Gérald Papy

Avec l’Iran, un monde moins dangereux

Gérald Papy Rédacteur en chef adjoint

Jusqu’il y a quelques jours encore, sur le dossier du nucléaire iranien, un scénario était si pas écrit, en tout cas plausible. Avec le soutien des Américains, l’aviation israélienne bombardait en Iran des sites ciblés du programme nucléaire, dénoncé comme au seuil de la fabrication de l’arme atomique.
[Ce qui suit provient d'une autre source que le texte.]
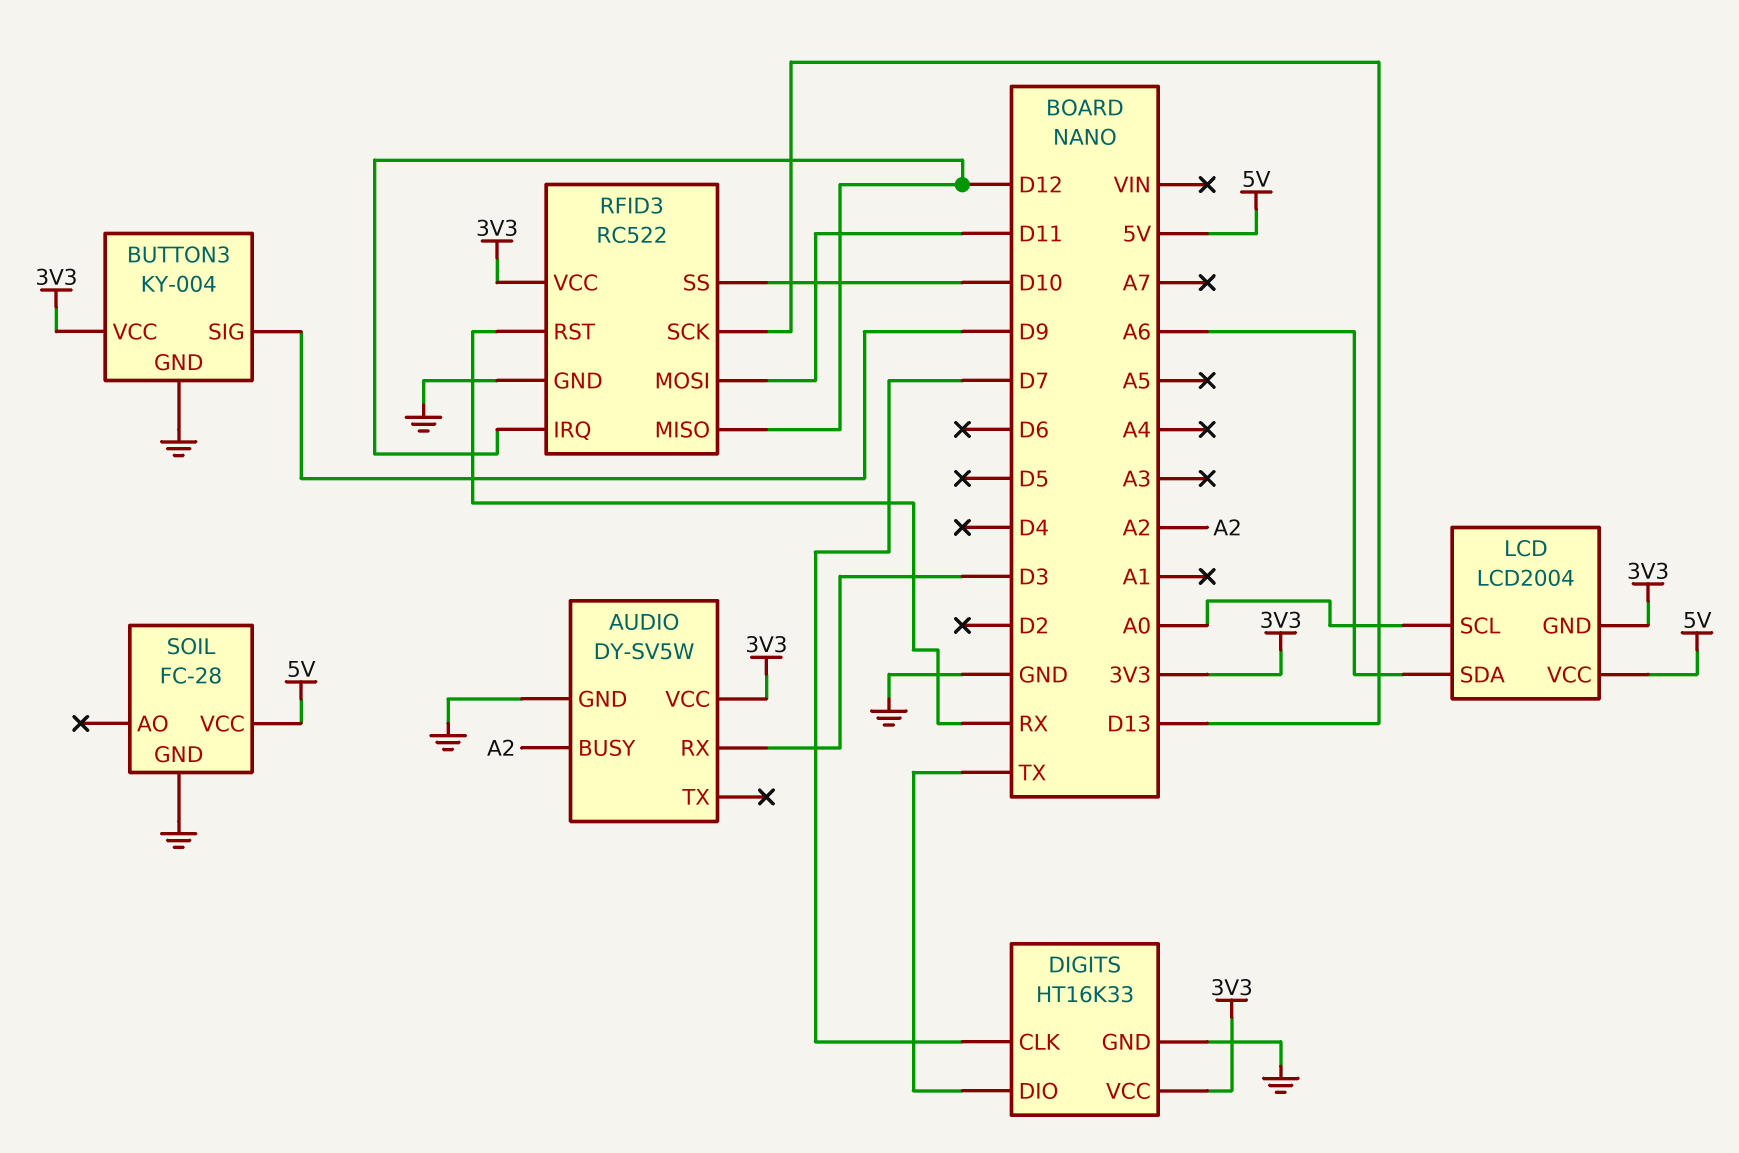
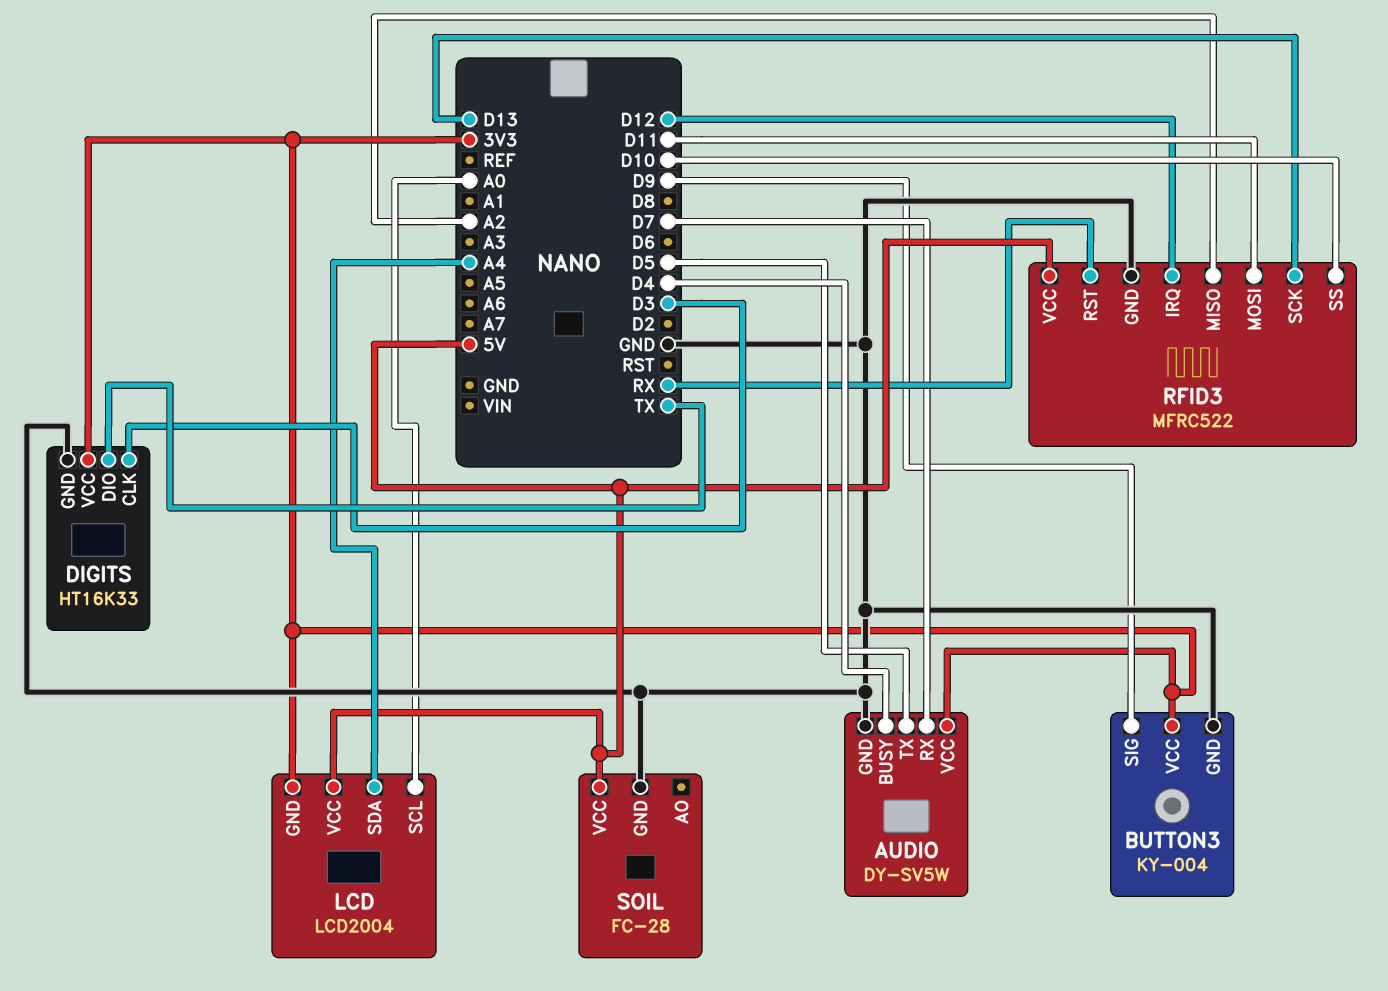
AUDIO pin BUSY: A2 -> D4
AUDIO pin RX: D3 -> D7
AUDIO pin TX: none -> D5
DIGITS pin CLK: D7 -> D3
LCD pin SDA: A6 -> A4
RFID3: RC522 -> MFRC522
RFID3 pin MISO: D12 -> A2
RFID3 pin VCC: 3V3 -> 5V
Téhéran répliquait en attaquant l’Etat hébreu, par Hezbollah libanais, Hamas palestinien et chiites irakiens interposés, et entravait la circulation des pétroliers dans le détroit d’Ormuz. Les armées des monarchies sunnites du Golfe étaient sur le pied de guerre. Le baril de brut atteignait des prix record plus observés depuis la crise pétrolière de 1973 et le monde retombait en récession aggravée… C’est bien ce scénario-là que les diplomates ont écarté le samedi 24 novembre à Genève en signant, après plus de dix ans de vaines tractations, un « accord intérimaire » encore fragile mais qui ouvre la voie à un arrangement final endéans les six mois. Le revirement est saisissant.

Pour les Occidentaux, grâce à la détermination de la France, les acquis sont inespérés. L’Iran s’engage à limiter l’enrichissement d’uranium à 5 %, largement sous le niveau nécessaire pour une utilisation militaire, et à arrêter les travaux du réacteur à eau lourde d’Arak, autre filière de maîtrise potentielle de la bombe atomique par l’acquisition de plutonium. Téhéran accepte surtout que ces promesses soient contrôlées sur le terrain par l’Agence internationale de l’énergie atomique. Tout manquement pourra donc être porté à la connaissance des partenaires alors que jusqu’à présent, les déclarations iraniennes étaient suspectes car invérifiables et parfois démenties par les faits.

Le décryptage dont l’accord est l’objet depuis son annonce attribue au nouveau président Hassan Rohani le principal mérite de l’ouverture iranienne. Si l’élection en juin dernier de ce réformateur a contribué de façon majeure au rapprochement avec la communauté internationale, en faire la pierre d’angle de l’accord de Genève démontrerait sa faiblesse. La force du processus actuel est qu’il est enfin appuyé par celui qui exerce la réalité du pouvoir en Iran, l’ayatollah Khamenei, le Guide suprême de la révolution islamique. En témoignerait le lancement des négociations secrètes entre l’Iran et les Etats-Unis avant même l’accession au pouvoir de Rohani. Là est sans doute le véritable changement de la politique iranienne, dicté par l’impératif de levée des sanctions économiques internationales qui ont fini par produire un impact certain (perte de 15 à 20 % du PIB, inflation de 40 %, paupérisation y compris des classes moyennes).

Cette union sacrée Khamenei-Rohani est la clé de la sortie de crise. N’en déplaise au Premier ministre israélien Benjamin Netanyahou, qui surjoue le rôle, légitime, de dernier des sceptiques et de la sorte s’isole dangereusement, « le monde est devenu moins dangereux » depuis samedi dernier. Même si le prix à payer est un renforcement, provisoire en tout cas, du régime des ayatollahs. L’accord de Genève laisse même augurer une réduction des tensions en Syrie et au Liban où l’Iran dispose d’un sérieux pouvoir de nuisance. Avec les dossiers iranien et syrien (renoncement à des bombardements en représailles à l’utilisation d’armes chimiques et réunion, enfin en janvier, de la conférence de Genève II entre régime et oppositions), la diplomatie reprend ses droits dans une région qui, après l’ère Bush, en avait bien besoin. Le discret Barack Obama n’y est pas étranger. Il finira peut-être par mériter son prix Nobel de la paix.